Bu makalemizde Banka ve Kredi Kartlarının Kötüye Kullanması ile ilgili bilgileri ve emsal Yargıtay kararlarını sizlerle paylaşacağız. Ancak önemle belirtmeliyiz ki, tüm ceza davaları gibi bu davalar da avukatla takip edilmesini tavsiye ettiğimiz davalardandır.

BANKA VE KREDİ KARTLARININ KÖTÜYE KULLANILMASI SUÇU (TCK 245 )

BANKA VE KREDİ KARTLARININ KÖTÜYE KULLANILMASI (TCK 245 )

Bu makalemizde Banka ve Kredi Kartlarının Kötüye Kullanması ile ilgili bilgileri ve emsal Yargıtay kararlarını sizlerle paylaşacağız. Ancak önemle belirtmeliyiz ki, tüm ceza davaları gibi bu davalar da avukatla takip edilmesini tavsiye ettiğimiz davalardandır.

Banka ve Kredi Kartlarının Kötüye Kullanması suçu 5237 sayılı Türk Ceza Kanunu’nun Onuncu Bölümü’nde Bilişim Alanında Suçlar başlığıyla 245. Maddesinde yer almaktadır.

5271 sayılı Türk Ceza Kanunu’nun 245. Maddesi :

(1) Başkasına ait bir banka veya kredi kartını, her ne suretle olursa olsun ele geçiren veya elinde bulunduran kimse, kart sahibinin veya kartın kendisine verilmesi gereken kişinin rızası olmaksızın bunu kullanarak veya kullandırtarak kendisine veya başkasına yarar sağlarsa, üç yıldan altı yıla kadar hapis ve beşbin güne kadar adlî para cezası ile cezalandırılır.

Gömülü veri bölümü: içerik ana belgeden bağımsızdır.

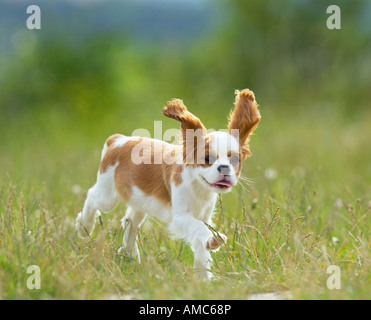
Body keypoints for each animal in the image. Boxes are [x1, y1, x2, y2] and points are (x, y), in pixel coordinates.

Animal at [75, 89, 262, 278]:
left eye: (235, 160)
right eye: (208, 159)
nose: (224, 168)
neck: (199, 186)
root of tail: (117, 140)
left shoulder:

(2) Başkalarına ait banka hesaplarıyla ilişkilendirilerek sahte banka veya kredi kartı üreten, satan, devreden, satın alan veya kabul eden kişi üç yıldan yedi yıla kadar hapis ve onbin güne kadar adlî para cezası ile cezalandırılır.

(3) Sahte oluşturulan veya üzerinde sahtecilik yapılan bir banka veya kredi kartını kullanmak suretiyle kendisine veya başkasına yarar sağlayan kişi, fiil daha ağır cezayı gerektiren başka bir suç oluşturmadığı takdirde, dört yıldan sekiz yıla kadar hapis ve beşbin güne kadar adlî para cezası ile cezalandırılır.

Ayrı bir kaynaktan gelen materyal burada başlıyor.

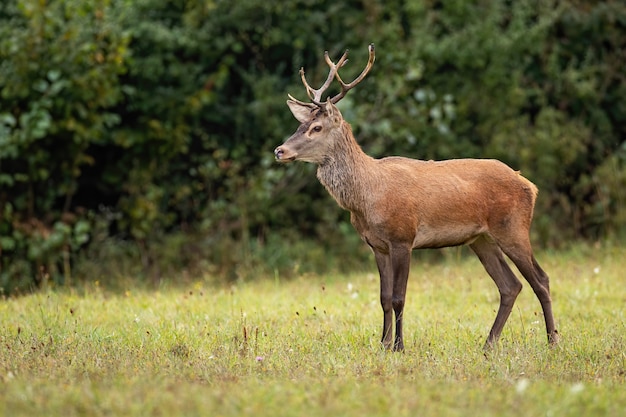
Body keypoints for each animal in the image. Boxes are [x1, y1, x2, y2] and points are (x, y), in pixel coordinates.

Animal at [272, 44, 556, 352]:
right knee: (510, 285)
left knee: (540, 279)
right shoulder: (377, 245)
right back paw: (488, 345)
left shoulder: (402, 237)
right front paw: (382, 345)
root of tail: (530, 185)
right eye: (300, 126)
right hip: (481, 239)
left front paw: (398, 346)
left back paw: (552, 341)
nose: (279, 150)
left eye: (316, 128)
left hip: (513, 227)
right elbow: (383, 298)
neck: (366, 198)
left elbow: (399, 297)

(4) Birinci fıkrada yer alan suçun;

a) Haklarında ayrılık kararı verilmemiş eşlerden birinin,

b) Üstsoy veya altsoyunun veya bu derecede kayın hısımlarından birinin veya evlat edinen veya evlâtlığın,

c) Aynı konutta beraber yaşayan kardeşlerden birinin, zararına olarak işlenmesi hâlinde,

ilgili akraba hakkında cezaya hükmolunmaz.

(5) Birinci fıkra kapsamına giren fiillerle ilgili olarak bu Kanunun malvarlığına karşı suçlara ilişkin etkin pişmanlık hükümleri uygulanır.” şeklindedir.

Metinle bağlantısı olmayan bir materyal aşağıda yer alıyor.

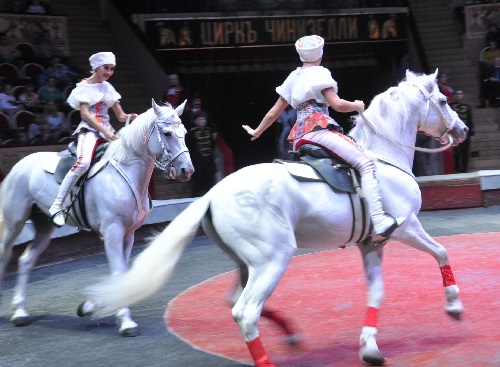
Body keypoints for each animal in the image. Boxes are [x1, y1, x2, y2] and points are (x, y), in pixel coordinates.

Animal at [0, 99, 193, 338]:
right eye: (167, 133)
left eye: (184, 132)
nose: (187, 170)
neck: (126, 172)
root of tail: (19, 165)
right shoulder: (112, 232)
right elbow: (118, 272)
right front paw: (126, 322)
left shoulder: (128, 234)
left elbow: (122, 273)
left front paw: (90, 306)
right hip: (15, 222)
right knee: (5, 253)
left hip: (44, 226)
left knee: (25, 260)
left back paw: (20, 312)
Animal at [85, 69, 468, 366]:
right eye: (443, 101)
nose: (463, 130)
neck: (383, 154)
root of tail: (211, 195)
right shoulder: (406, 227)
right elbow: (442, 252)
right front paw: (454, 305)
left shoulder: (372, 245)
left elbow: (376, 294)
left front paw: (370, 348)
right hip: (273, 258)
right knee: (245, 312)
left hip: (248, 262)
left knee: (236, 301)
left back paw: (289, 333)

  • Maddenin birinci fıkrasında başkasına ait kredi/banka kartını, rızası olmadan kullanarak yarar sağlamanın cezasını üç yıldan 6 yıla kadar hapis ve beş bin güne kadar da para cezası olarak belirlemiştir. Bu madde ile ilgili emsal Yargıtay kararlarını sizlerle paylaşıyoruz.
  • Yargıtay bir kararında, şirket hesaplarını kullanma yetkisi verilen bir çalışanın, şirketin rızası olmadan kendi özel ihtiyaçları için para çekmesini ve şirketin kredi kartını kendi özel ihtiyaçları için kullanmasını, TCK 245 md. Banka ve Kredi Kartlarının Kötüye Kullanması kapsamında değerlendirmiştir.

Yargıtay 8. Ceza Dairesi: 2020 / 12381 Esas  2023 / 2250 Karar sy kararı :

“1. Sanığın Sübuta Ve Suç Vasfına İlişkin Temyiz İstekleri Yönünden; Her iki suçun birlikte aynı mağdura karşı işlendiği kabul edilerek yapılan incelemede;

Dosyadaki olgular itibari ile; katılanın yetkilisi olduğu …. Sağlık Gereçleri Makina Sanayi ve Ticaret Limited Şirketinde muhasebe sorumlusu olarak çalışan sanığın, şirkete ait hesapların kontrol ve takibi ile görevlendirildiği, bu şekilde hesaplara kolayca erişim sağlayabilen sanığın şirket hesaplarından çektiği bir kısım parayı kendi ihtiyaçları için kullandığı, ayrıca şirket adına Türkiye Finans Katılım Bankasından alınan 4116 **** **** 8231 numaralı kredi kartından farklı tarihlerde yine şahsi harcamalar yaptığı, sanığın bu şekilde katılan şirketin bilgisi ve rızası dışında kartı kullanarak, başkasına ait banka veya kredi kartının izinsiz kullanılması suretiyle yarar sağlama ve hizmet nedeni ile kendisine tevdi edilen şirket hesaplarından kendi menfaatine para çekip harcamak sureti ile hizmet nedeni ile güveni kötüye kullanma suçlarını işlediği anlaşılmakla, mahkemenin sübuta ve suç vasfına ilişkin kabulünde bir isabetsizlik görülmemiştir.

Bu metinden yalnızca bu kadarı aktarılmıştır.